## DATA
________

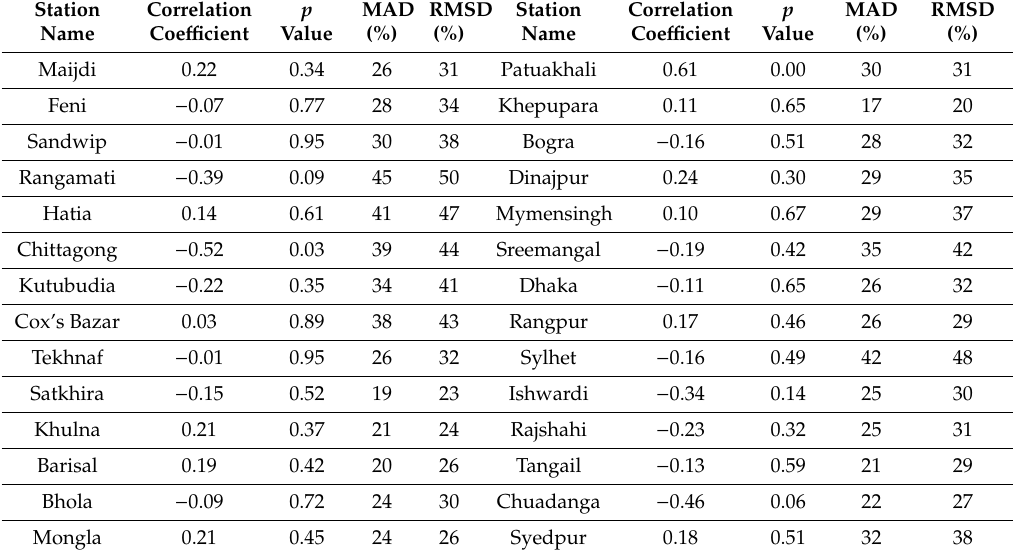
Table 1. Performance of the PRECIS Model in Simulation of Annual Rainfall of Bangladesh.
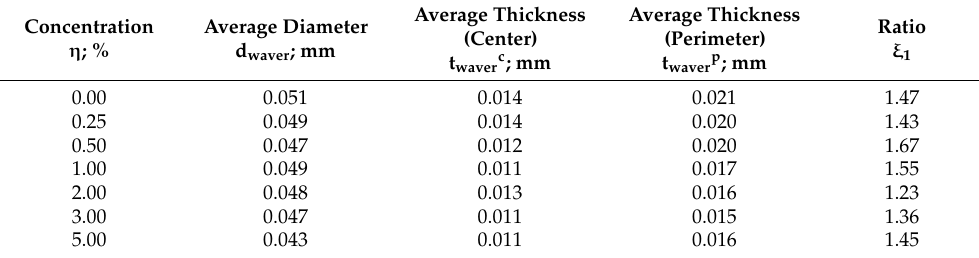
Table 7. Characteristics of the walls’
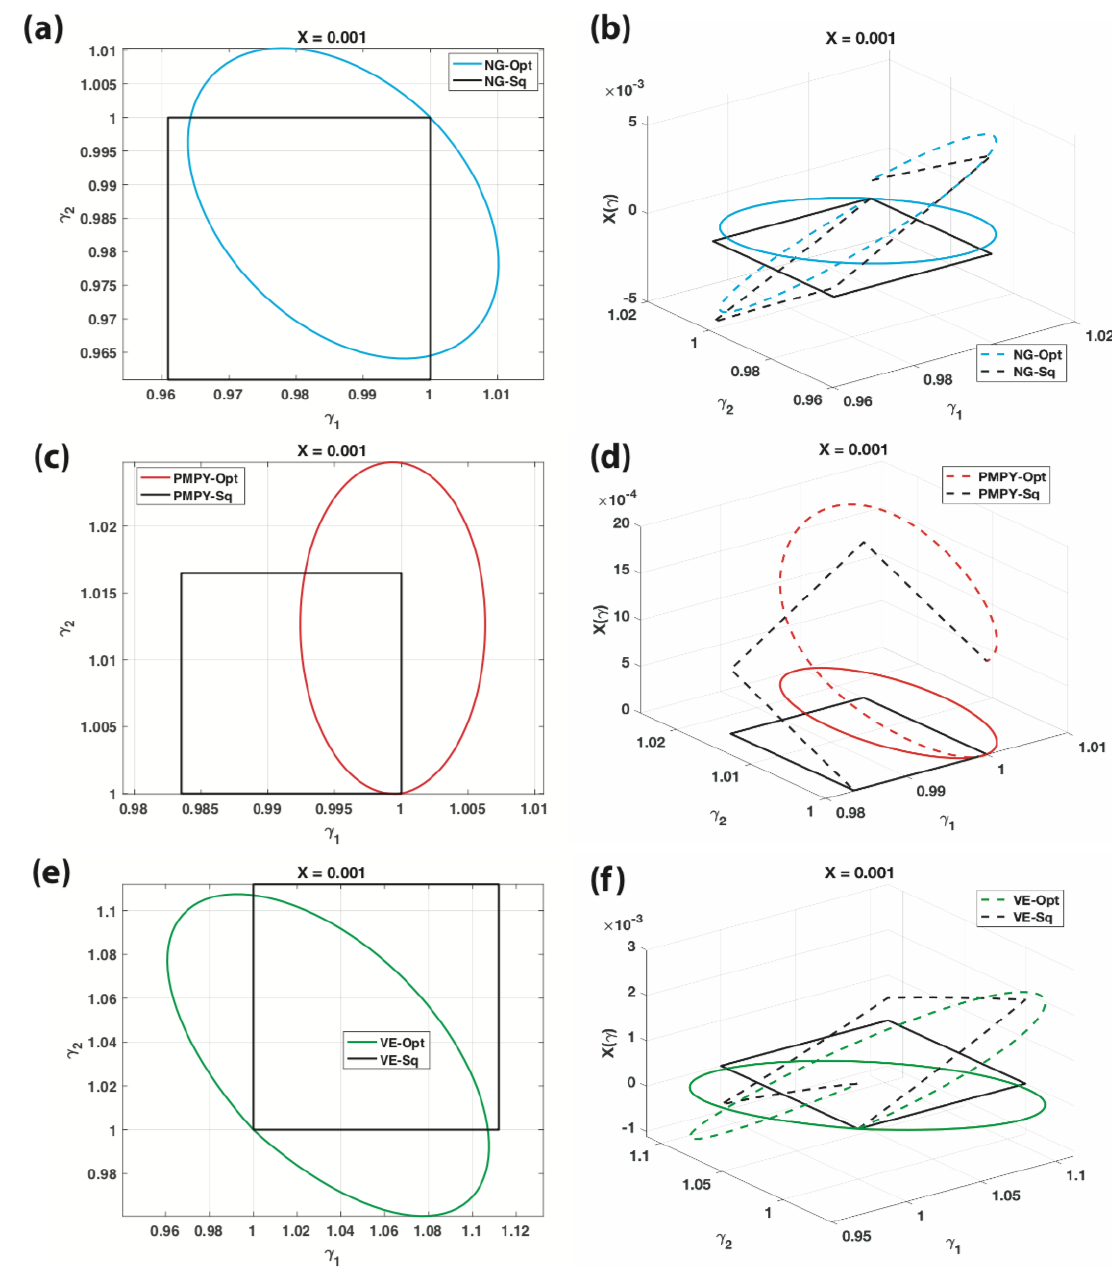
Figure A3. Comparison between optimal and square strokes of NG 3-sphere, PMPY 2-sphere and VE 3-sphere swimmers. ( a , c , e ) give the γ -paths of the optimal strokes ( γ ) and the square strokes ( γ sq ) of the NG, PMPY and VE swimmers, all with X ( γ ) = 0.001 and ε = 0.2. ( b , d , f ) give the stroke trajectories X ( γ ( t )) , t ∈ [ 0,1 ] (dashed lines) corresponding to the γ -paths (solid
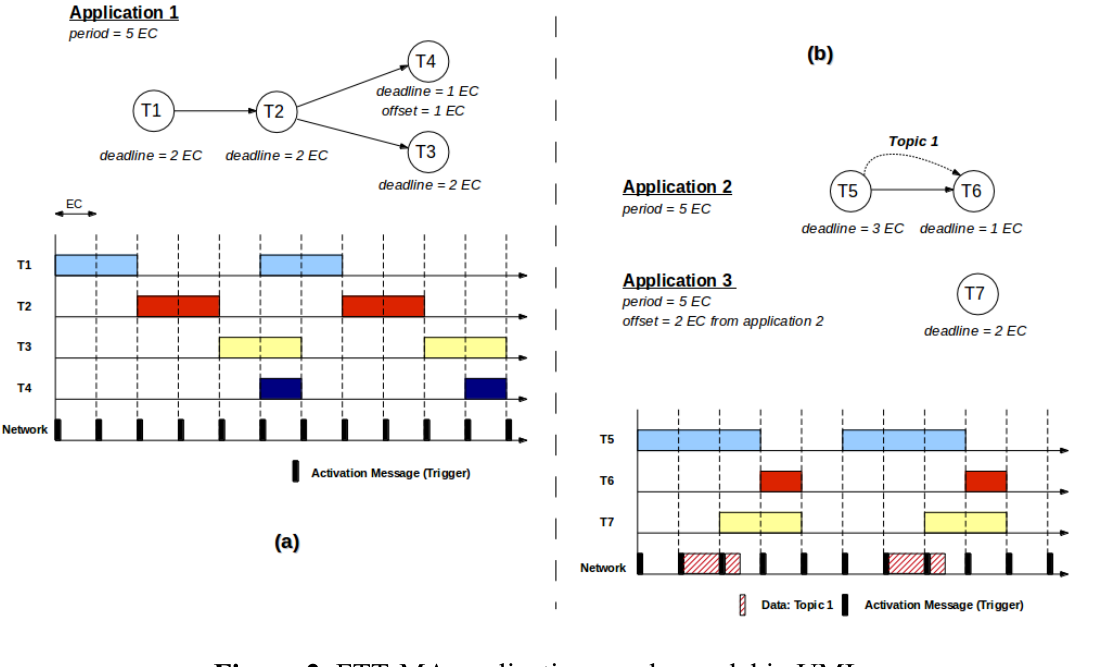
Figure 2. FTT-MA application graphs model in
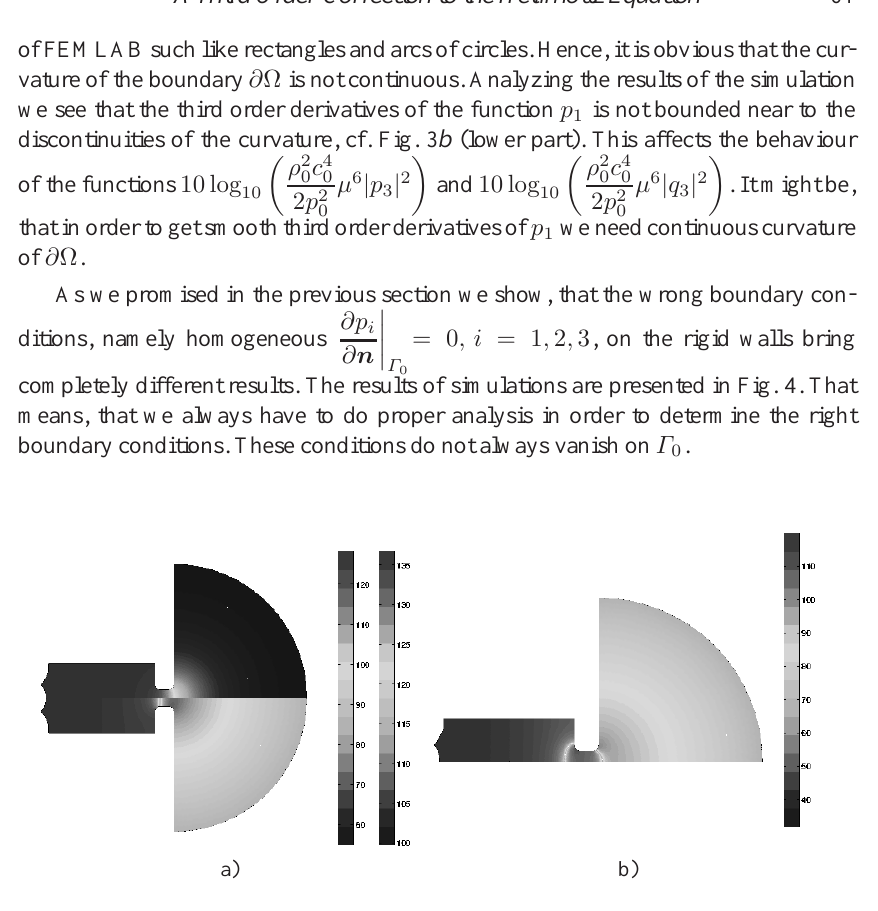
ρ 2 0 c 4 0 µ 2 | p 1 | 2 on the 2 p 2 0 „ «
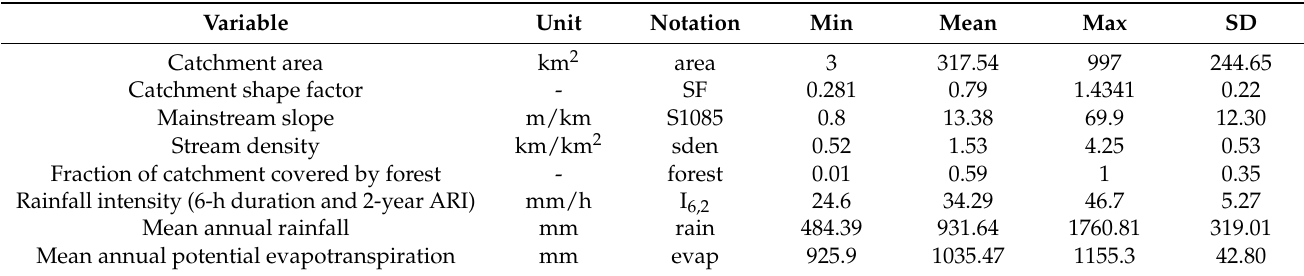
Table 1. Summary of catchment characteristics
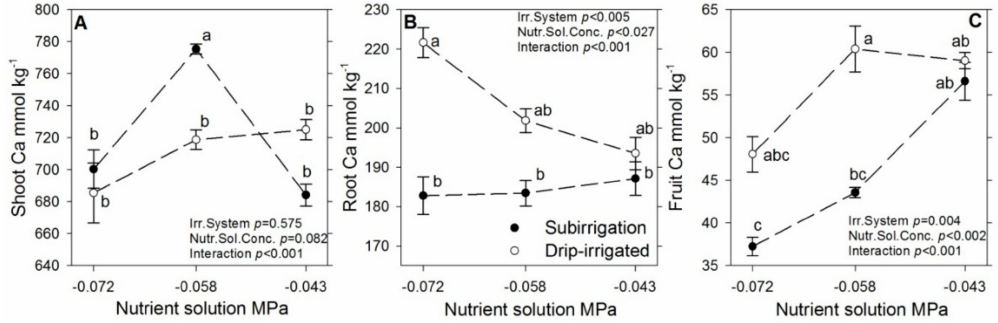
Figure 7. ( A – C ) E ff ect of the irrigation system and the concentration of the nutrient solution on calcium concentration in tomato ( Solanum lycopersicum L.) plants. ANOVA significance for both factors, irrigation system (Irr. System) and nutrient solution concentration (Nutr. Sol. Conc.), and the interaction is shown. Means with the same lower-case letter indicate non-significant di ff erences according to Tukey’s multiple comparison test. Bars represent the standard error of the mean ( n =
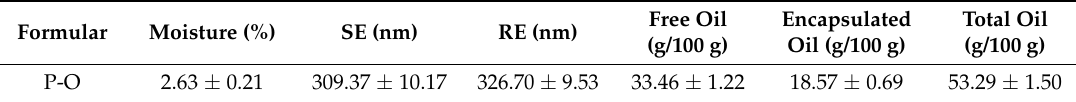
Table 5. The effect of the optimal spray drying condition on moisture amount, particle size and oil amount (free oil, encapsulated oil and total oil) of spray-dried omega-3 powder using γ -CD and hydrogenated lecithin (n =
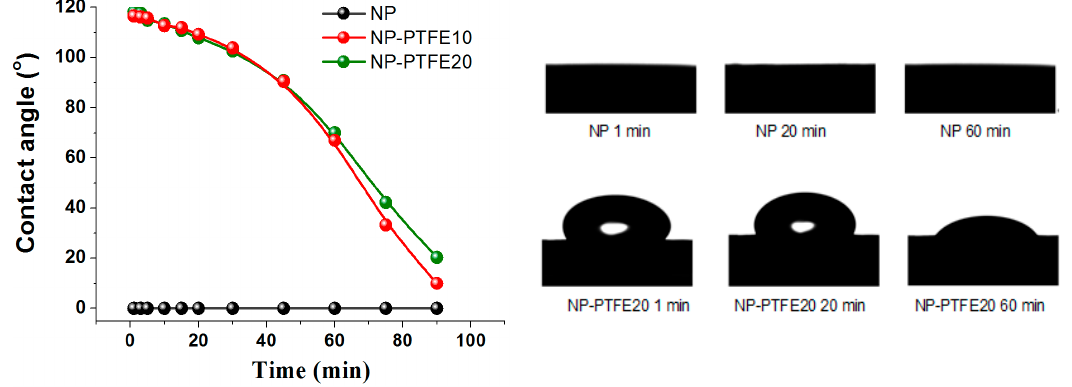
Figure 11. The contact angle of the new pressboard, new pressboard deposited PTFE for 10 min and 20 min.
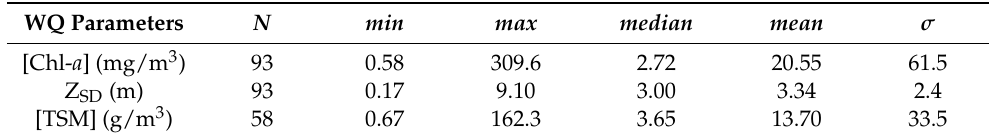
Table 5. Number of water quality measurements by type ( N ), their concentration ranges (min, max), median, mean and standard deviation ( σ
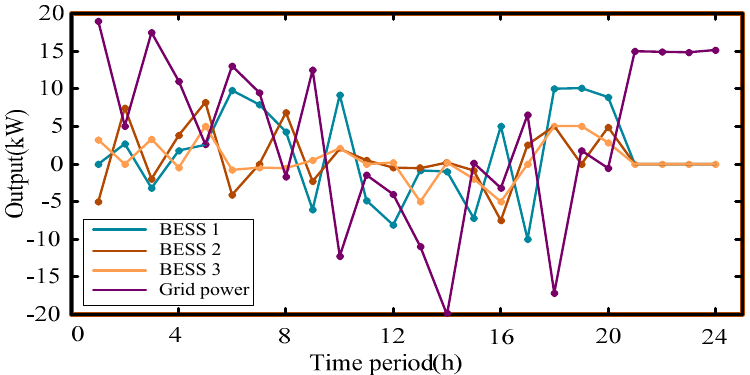
Figure 13. TOU price. Table 8. Parameters of multi-BESSs. BESS Table 9. The operation process in the Experiment 2.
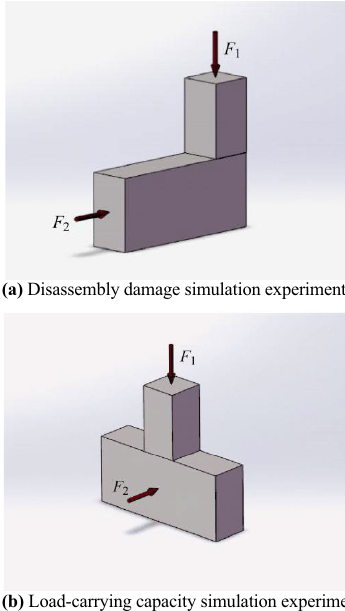
(b) Load-carrying capacity simulation experiment Figure 2 Simplified experiment model of interference fit (contact area: 10 mm 10 mm; F1, the vertical force applied by experiment × platform; F2, the horizontal force applied by experiment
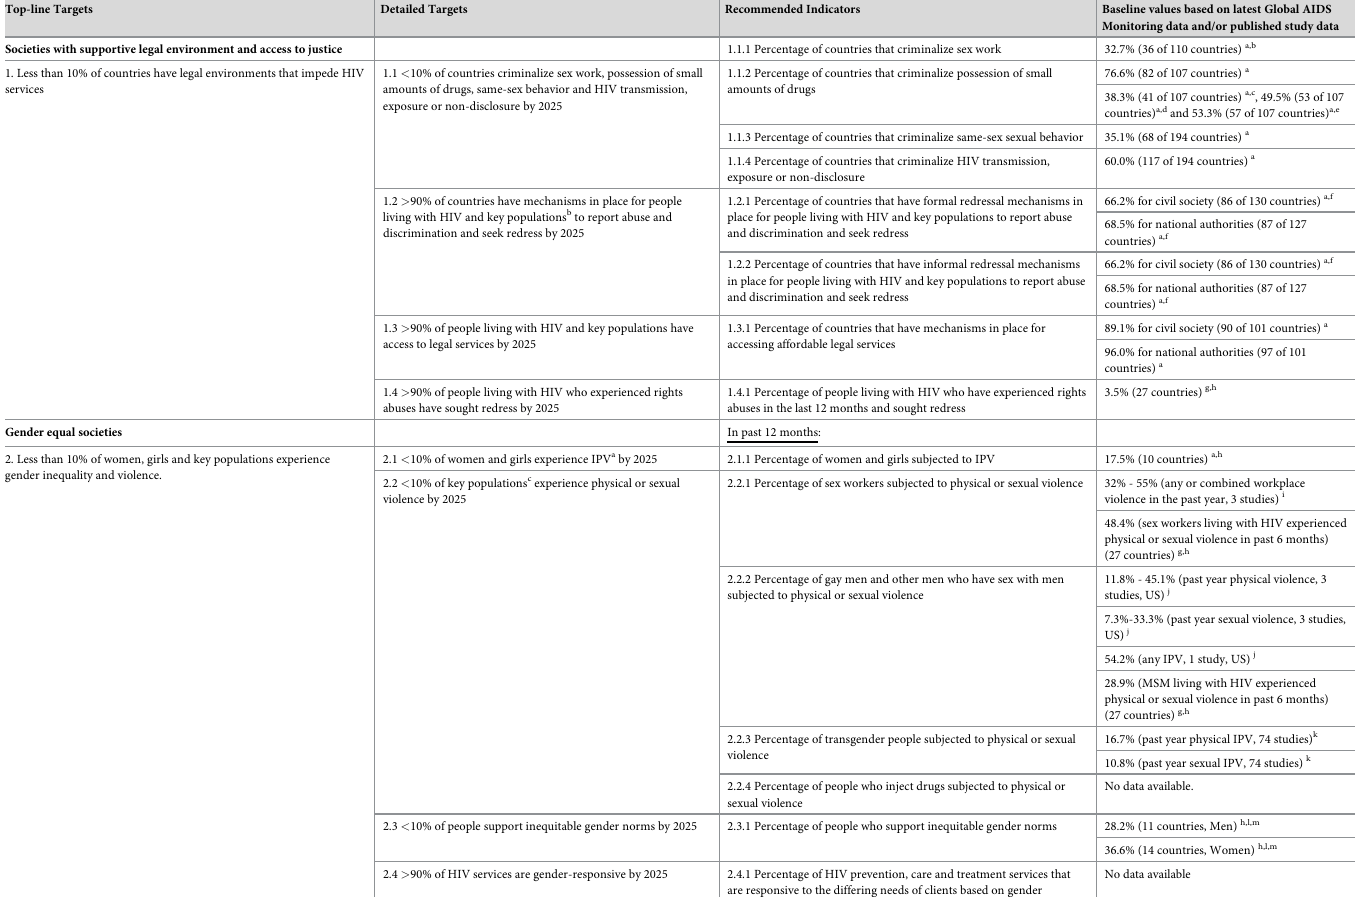
Table 2. Societal enabler targets for achievement by 2025 in the HIV sector and recommended indicators to assess progress.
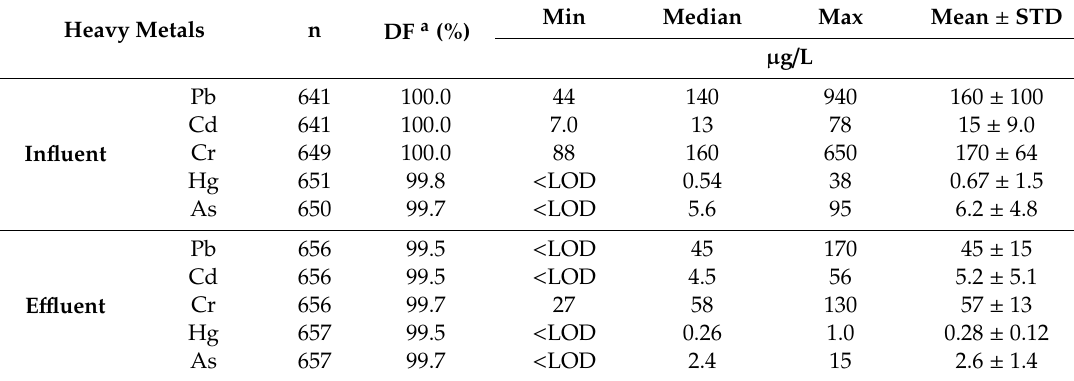
Table 1. Statistics of heavy metals concentration in municipal wastewater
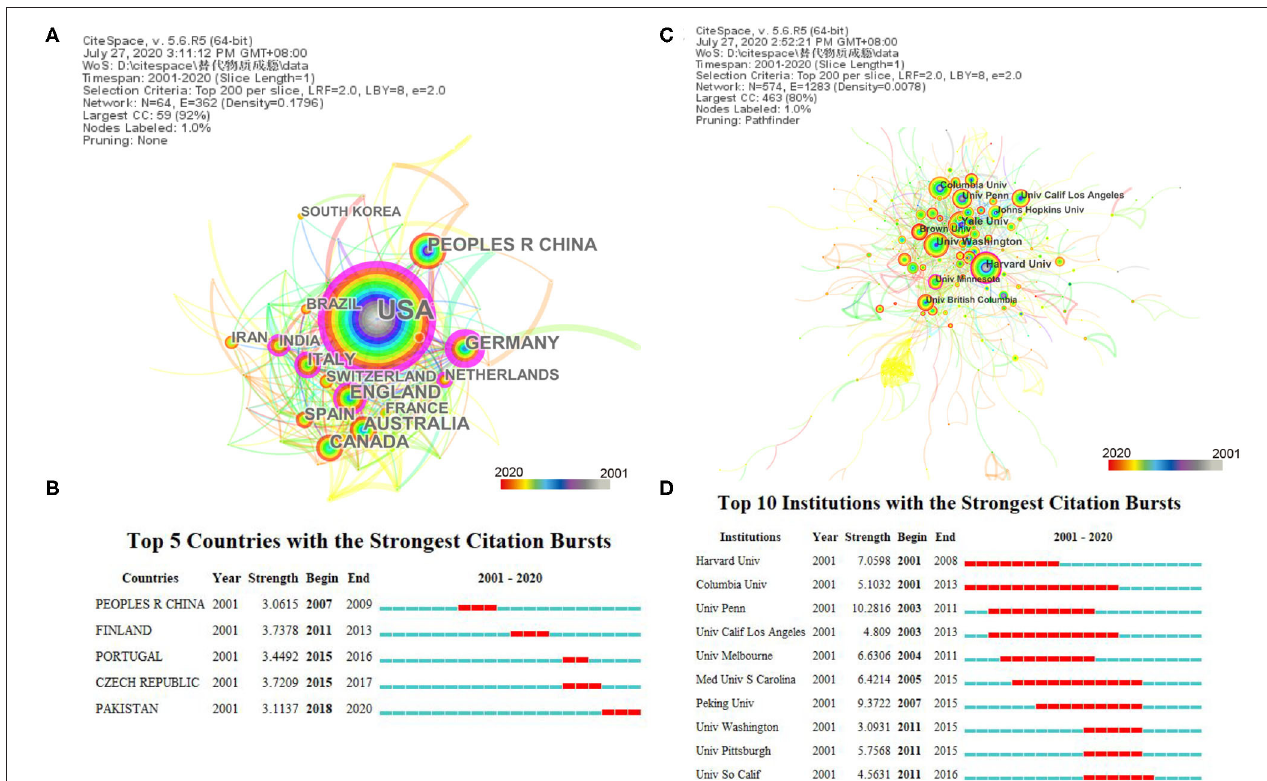
FIGURE 3 | Visualization of complementary and alternative medicine (CAM) for substance use disorders (SUDs) by country and institution. (A) The network map of countries and regions for CAM for SUDs. A total of 64 countries or regions were involved, including 64 nodes and 362 links. (B) Top 5 countries with the strongest citation bursts. (C) The network map of CAM for SUDs by institutions. A total of 574 institutions participated in the publication, including 574 nodes and 1,283 links. (D) Top 10 institutions with the strongest citation bursts. (A,C) Top 15 results shown by time slice on 1 year, and different color presents different year as the legend shows. The nodes consist of an annual ring by different colors as legend, and the thickness of the annual ring represents the number of publications at the corresponding time. There is a purple ring in the outermost layers of some nodes, indicating that the node with high centrality may be a central node. (B,D) Each bar presents each year from 2001 to 2020. The red bar indicates that the institution had frequent citation bursts, and the blue bar indicates that the institution had infrequent citation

________

## REQUIRED ACTION
For the material above, give again only the lines starting at the line that contains "ρ 2 0 c 4 0" and ending at the line that contains "Figure 13. TOU". Pictures do not belong in the copy.

## TASK RESULT
ρ 2 0 c 4 0 µ 2 | p 1 | 2 on the 2 p 2 0 „ «
Table 1. Summary of catchment characteristics
Figure 7. ( A – C ) E ff ect of the irrigation system and the concentration of the nutrient solution on calcium concentration in tomato ( Solanum lycopersicum L.) plants. ANOVA significance for both factors, irrigation system (Irr. System) and nutrient solution concentration (Nutr. Sol. Conc.), and the interaction is shown. Means with the same lower-case letter indicate non-significant di ff erences according to Tukey’s multiple comparison test. Bars represent the standard error of the mean ( n =
Table 5. The effect of the optimal spray drying condition on moisture amount, particle size and oil amount (free oil, encapsulated oil and total oil) of spray-dried omega-3 powder using γ -CD and hydrogenated lecithin (n =
Figure 11. The contact angle of the new pressboard, new pressboard deposited PTFE for 10 min and 20 min.
Table 5. Number of water quality measurements by type ( N ), their concentration ranges (min, max), median, mean and standard deviation ( σ
Figure 13. TOU price. Table 8. Parameters of multi-BESSs. BESS Table 9. The operation process in the Experiment 2.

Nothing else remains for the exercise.